→ WHAT THE TASK ASKS
Your response should consist of the lines below, printed exactly.

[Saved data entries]

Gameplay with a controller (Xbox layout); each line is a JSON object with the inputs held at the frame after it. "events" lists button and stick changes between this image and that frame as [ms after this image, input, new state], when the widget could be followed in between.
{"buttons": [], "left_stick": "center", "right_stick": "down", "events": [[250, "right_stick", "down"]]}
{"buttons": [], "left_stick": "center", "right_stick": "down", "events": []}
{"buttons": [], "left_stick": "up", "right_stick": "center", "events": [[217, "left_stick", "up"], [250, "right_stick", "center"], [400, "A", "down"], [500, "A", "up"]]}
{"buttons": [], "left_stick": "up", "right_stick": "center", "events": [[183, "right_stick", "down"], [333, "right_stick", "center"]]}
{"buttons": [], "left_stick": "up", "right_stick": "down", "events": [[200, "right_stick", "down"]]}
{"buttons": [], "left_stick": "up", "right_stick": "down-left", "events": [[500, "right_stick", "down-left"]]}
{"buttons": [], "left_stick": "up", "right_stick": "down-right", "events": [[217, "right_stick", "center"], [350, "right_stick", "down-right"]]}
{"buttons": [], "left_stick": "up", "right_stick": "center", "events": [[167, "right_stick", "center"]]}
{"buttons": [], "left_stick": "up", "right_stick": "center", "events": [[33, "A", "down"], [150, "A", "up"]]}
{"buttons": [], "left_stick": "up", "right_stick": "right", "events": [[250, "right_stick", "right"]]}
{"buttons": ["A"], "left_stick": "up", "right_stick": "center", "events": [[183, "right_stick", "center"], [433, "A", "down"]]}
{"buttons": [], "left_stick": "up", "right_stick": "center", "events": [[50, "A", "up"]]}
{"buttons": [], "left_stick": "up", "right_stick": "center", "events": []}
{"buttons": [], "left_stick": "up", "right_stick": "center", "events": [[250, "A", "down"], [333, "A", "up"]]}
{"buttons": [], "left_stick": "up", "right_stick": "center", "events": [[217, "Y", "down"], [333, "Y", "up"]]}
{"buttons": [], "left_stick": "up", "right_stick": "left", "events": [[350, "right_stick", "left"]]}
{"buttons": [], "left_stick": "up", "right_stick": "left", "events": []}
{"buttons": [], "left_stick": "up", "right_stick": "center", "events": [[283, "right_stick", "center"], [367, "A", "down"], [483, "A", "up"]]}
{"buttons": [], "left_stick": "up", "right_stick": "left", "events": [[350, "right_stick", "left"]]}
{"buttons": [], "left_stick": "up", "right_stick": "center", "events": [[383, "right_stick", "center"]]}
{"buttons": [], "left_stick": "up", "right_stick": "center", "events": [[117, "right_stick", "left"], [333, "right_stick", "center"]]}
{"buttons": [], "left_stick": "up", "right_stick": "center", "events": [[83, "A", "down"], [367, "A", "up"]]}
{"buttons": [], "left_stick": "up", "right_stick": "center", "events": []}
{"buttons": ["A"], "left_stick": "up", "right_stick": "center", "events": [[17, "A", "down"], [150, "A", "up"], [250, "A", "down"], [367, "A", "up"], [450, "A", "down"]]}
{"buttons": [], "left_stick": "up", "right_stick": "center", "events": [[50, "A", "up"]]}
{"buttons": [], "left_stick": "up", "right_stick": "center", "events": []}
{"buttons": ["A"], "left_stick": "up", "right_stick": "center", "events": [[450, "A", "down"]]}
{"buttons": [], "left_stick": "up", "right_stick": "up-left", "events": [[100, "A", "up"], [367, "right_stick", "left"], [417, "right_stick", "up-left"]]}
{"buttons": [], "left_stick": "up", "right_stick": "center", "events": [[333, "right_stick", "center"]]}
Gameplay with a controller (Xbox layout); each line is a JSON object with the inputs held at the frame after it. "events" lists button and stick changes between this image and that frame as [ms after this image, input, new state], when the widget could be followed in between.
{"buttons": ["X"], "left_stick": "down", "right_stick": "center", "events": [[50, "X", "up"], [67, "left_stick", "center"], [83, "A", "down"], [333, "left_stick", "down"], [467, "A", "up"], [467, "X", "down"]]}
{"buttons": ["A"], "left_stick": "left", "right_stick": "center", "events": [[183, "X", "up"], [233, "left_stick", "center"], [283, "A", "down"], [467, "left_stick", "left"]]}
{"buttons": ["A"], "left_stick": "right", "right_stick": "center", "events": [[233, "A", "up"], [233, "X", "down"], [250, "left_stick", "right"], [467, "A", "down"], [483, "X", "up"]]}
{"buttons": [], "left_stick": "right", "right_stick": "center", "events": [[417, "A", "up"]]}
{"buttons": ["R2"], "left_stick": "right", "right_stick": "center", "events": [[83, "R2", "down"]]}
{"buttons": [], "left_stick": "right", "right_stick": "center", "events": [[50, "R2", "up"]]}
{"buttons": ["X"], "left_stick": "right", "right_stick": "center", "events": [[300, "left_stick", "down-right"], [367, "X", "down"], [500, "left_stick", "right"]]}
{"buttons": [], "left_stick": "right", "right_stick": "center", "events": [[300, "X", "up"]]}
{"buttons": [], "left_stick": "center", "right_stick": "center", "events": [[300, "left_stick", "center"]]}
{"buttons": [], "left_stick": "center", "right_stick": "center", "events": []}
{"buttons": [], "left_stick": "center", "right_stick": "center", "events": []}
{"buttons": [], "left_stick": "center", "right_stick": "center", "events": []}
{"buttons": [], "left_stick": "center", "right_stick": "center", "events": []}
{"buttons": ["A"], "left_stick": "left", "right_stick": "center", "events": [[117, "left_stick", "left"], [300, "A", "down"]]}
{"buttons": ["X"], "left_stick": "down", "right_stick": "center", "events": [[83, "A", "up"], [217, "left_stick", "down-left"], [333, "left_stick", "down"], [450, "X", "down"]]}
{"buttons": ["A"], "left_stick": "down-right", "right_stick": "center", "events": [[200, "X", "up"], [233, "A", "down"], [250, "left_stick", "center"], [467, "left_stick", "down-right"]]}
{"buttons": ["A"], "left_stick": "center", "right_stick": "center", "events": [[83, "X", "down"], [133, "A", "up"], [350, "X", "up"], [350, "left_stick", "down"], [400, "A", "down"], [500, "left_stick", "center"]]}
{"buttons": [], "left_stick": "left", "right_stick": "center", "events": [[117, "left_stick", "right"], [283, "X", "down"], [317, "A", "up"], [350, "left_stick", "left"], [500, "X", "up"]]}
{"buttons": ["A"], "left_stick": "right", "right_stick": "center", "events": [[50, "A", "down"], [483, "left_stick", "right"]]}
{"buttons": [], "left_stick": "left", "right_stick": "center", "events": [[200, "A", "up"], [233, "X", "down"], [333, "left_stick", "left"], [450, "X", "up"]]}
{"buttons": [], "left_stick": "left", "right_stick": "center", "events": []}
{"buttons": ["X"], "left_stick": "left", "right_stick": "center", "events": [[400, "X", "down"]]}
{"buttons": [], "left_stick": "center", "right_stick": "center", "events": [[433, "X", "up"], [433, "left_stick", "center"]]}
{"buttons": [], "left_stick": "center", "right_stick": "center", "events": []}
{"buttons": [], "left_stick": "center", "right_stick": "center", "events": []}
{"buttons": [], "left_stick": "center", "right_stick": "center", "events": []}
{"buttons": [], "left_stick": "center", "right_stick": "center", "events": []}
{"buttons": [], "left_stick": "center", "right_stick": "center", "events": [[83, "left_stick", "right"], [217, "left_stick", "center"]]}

→ WRITTEN SOLUTION
Gameplay with a controller (Xbox layout); each line is a JSON object with the inputs held at the frame after it. "events" lists button and stick changes between this image and that frame as [ms after this image, input, new state], when the widget could be followed in between.
{"buttons": [], "left_stick": "center", "right_stick": "down", "events": [[250, "right_stick", "down"]]}
{"buttons": [], "left_stick": "center", "right_stick": "down", "events": []}
{"buttons": [], "left_stick": "up", "right_stick": "center", "events": [[217, "left_stick", "up"], [250, "right_stick", "center"], [400, "A", "down"], [500, "A", "up"]]}
{"buttons": [], "left_stick": "up", "right_stick": "center", "events": [[183, "right_stick", "down"], [333, "right_stick", "center"]]}
{"buttons": [], "left_stick": "up", "right_stick": "down", "events": [[200, "right_stick", "down"]]}
{"buttons": [], "left_stick": "up", "right_stick": "down-left", "events": [[500, "right_stick", "down-left"]]}
{"buttons": [], "left_stick": "up", "right_stick": "down-right", "events": [[217, "right_stick", "center"], [350, "right_stick", "down-right"]]}
{"buttons": [], "left_stick": "up", "right_stick": "center", "events": [[167, "right_stick", "center"]]}
{"buttons": [], "left_stick": "up", "right_stick": "center", "events": [[33, "A", "down"], [150, "A", "up"]]}
{"buttons": [], "left_stick": "up", "right_stick": "right", "events": [[250, "right_stick", "right"]]}
{"buttons": ["A"], "left_stick": "up", "right_stick": "center", "events": [[183, "right_stick", "center"], [433, "A", "down"]]}
{"buttons": [], "left_stick": "up", "right_stick": "center", "events": [[50, "A", "up"]]}
{"buttons": [], "left_stick": "up", "right_stick": "center", "events": []}
{"buttons": [], "left_stick": "up", "right_stick": "center", "events": [[250, "A", "down"], [333, "A", "up"]]}
{"buttons": [], "left_stick": "up", "right_stick": "center", "events": [[217, "Y", "down"], [333, "Y", "up"]]}
{"buttons": [], "left_stick": "up", "right_stick": "left", "events": [[350, "right_stick", "left"]]}
{"buttons": [], "left_stick": "up", "right_stick": "left", "events": []}
{"buttons": [], "left_stick": "up", "right_stick": "center", "events": [[283, "right_stick", "center"], [367, "A", "down"], [483, "A", "up"]]}
{"buttons": [], "left_stick": "up", "right_stick": "left", "events": [[350, "right_stick", "left"]]}
{"buttons": [], "left_stick": "up", "right_stick": "center", "events": [[383, "right_stick", "center"]]}
{"buttons": [], "left_stick": "up", "right_stick": "center", "events": [[117, "right_stick", "left"], [333, "right_stick", "center"]]}
{"buttons": [], "left_stick": "up", "right_stick": "center", "events": [[83, "A", "down"], [367, "A", "up"]]}
{"buttons": [], "left_stick": "up", "right_stick": "center", "events": []}
{"buttons": ["A"], "left_stick": "up", "right_stick": "center", "events": [[17, "A", "down"], [150, "A", "up"], [250, "A", "down"], [367, "A", "up"], [450, "A", "down"]]}
{"buttons": [], "left_stick": "up", "right_stick": "center", "events": [[50, "A", "up"]]}
{"buttons": [], "left_stick": "up", "right_stick": "center", "events": []}
{"buttons": ["A"], "left_stick": "up", "right_stick": "center", "events": [[450, "A", "down"]]}
{"buttons": [], "left_stick": "up", "right_stick": "up-left", "events": [[100, "A", "up"], [367, "right_stick", "left"], [417, "right_stick", "up-left"]]}
{"buttons": [], "left_stick": "up", "right_stick": "center", "events": [[333, "right_stick", "center"]]}
Gameplay with a controller (Xbox layout); each line is a JSON object with the inputs held at the frame after it. "events" lists button and stick changes between this image and that frame as [ms after this image, input, new state], when the widget could be followed in between.
{"buttons": ["X"], "left_stick": "down", "right_stick": "center", "events": [[50, "X", "up"], [67, "left_stick", "center"], [83, "A", "down"], [333, "left_stick", "down"], [467, "A", "up"], [467, "X", "down"]]}
{"buttons": ["A"], "left_stick": "left", "right_stick": "center", "events": [[183, "X", "up"], [233, "left_stick", "center"], [283, "A", "down"], [467, "left_stick", "left"]]}
{"buttons": ["A"], "left_stick": "right", "right_stick": "center", "events": [[233, "A", "up"], [233, "X", "down"], [250, "left_stick", "right"], [467, "A", "down"], [483, "X", "up"]]}
{"buttons": [], "left_stick": "right", "right_stick": "center", "events": [[417, "A", "up"]]}
{"buttons": ["R2"], "left_stick": "right", "right_stick": "center", "events": [[83, "R2", "down"]]}
{"buttons": [], "left_stick": "right", "right_stick": "center", "events": [[50, "R2", "up"]]}
{"buttons": ["X"], "left_stick": "right", "right_stick": "center", "events": [[300, "left_stick", "down-right"], [367, "X", "down"], [500, "left_stick", "right"]]}
{"buttons": [], "left_stick": "right", "right_stick": "center", "events": [[300, "X", "up"]]}
{"buttons": [], "left_stick": "center", "right_stick": "center", "events": [[300, "left_stick", "center"]]}
{"buttons": [], "left_stick": "center", "right_stick": "center", "events": []}
{"buttons": [], "left_stick": "center", "right_stick": "center", "events": []}
{"buttons": [], "left_stick": "center", "right_stick": "center", "events": []}
{"buttons": [], "left_stick": "center", "right_stick": "center", "events": []}
{"buttons": ["A"], "left_stick": "left", "right_stick": "center", "events": [[117, "left_stick", "left"], [300, "A", "down"]]}
{"buttons": ["X"], "left_stick": "down", "right_stick": "center", "events": [[83, "A", "up"], [217, "left_stick", "down-left"], [333, "left_stick", "down"], [450, "X", "down"]]}
{"buttons": ["A"], "left_stick": "down-right", "right_stick": "center", "events": [[200, "X", "up"], [233, "A", "down"], [250, "left_stick", "center"], [467, "left_stick", "down-right"]]}
{"buttons": ["A"], "left_stick": "center", "right_stick": "center", "events": [[83, "X", "down"], [133, "A", "up"], [350, "X", "up"], [350, "left_stick", "down"], [400, "A", "down"], [500, "left_stick", "center"]]}
{"buttons": [], "left_stick": "left", "right_stick": "center", "events": [[117, "left_stick", "right"], [283, "X", "down"], [317, "A", "up"], [350, "left_stick", "left"], [500, "X", "up"]]}
{"buttons": ["A"], "left_stick": "right", "right_stick": "center", "events": [[50, "A", "down"], [483, "left_stick", "right"]]}
{"buttons": [], "left_stick": "left", "right_stick": "center", "events": [[200, "A", "up"], [233, "X", "down"], [333, "left_stick", "left"], [450, "X", "up"]]}
{"buttons": [], "left_stick": "left", "right_stick": "center", "events": []}
{"buttons": ["X"], "left_stick": "left", "right_stick": "center", "events": [[400, "X", "down"]]}
{"buttons": [], "left_stick": "center", "right_stick": "center", "events": [[433, "X", "up"], [433, "left_stick", "center"]]}
{"buttons": [], "left_stick": "center", "right_stick": "center", "events": []}
{"buttons": [], "left_stick": "center", "right_stick": "center", "events": []}
{"buttons": [], "left_stick": "center", "right_stick": "center", "events": []}
{"buttons": [], "left_stick": "center", "right_stick": "center", "events": []}
{"buttons": [], "left_stick": "center", "right_stick": "center", "events": [[83, "left_stick", "right"], [217, "left_stick", "center"]]}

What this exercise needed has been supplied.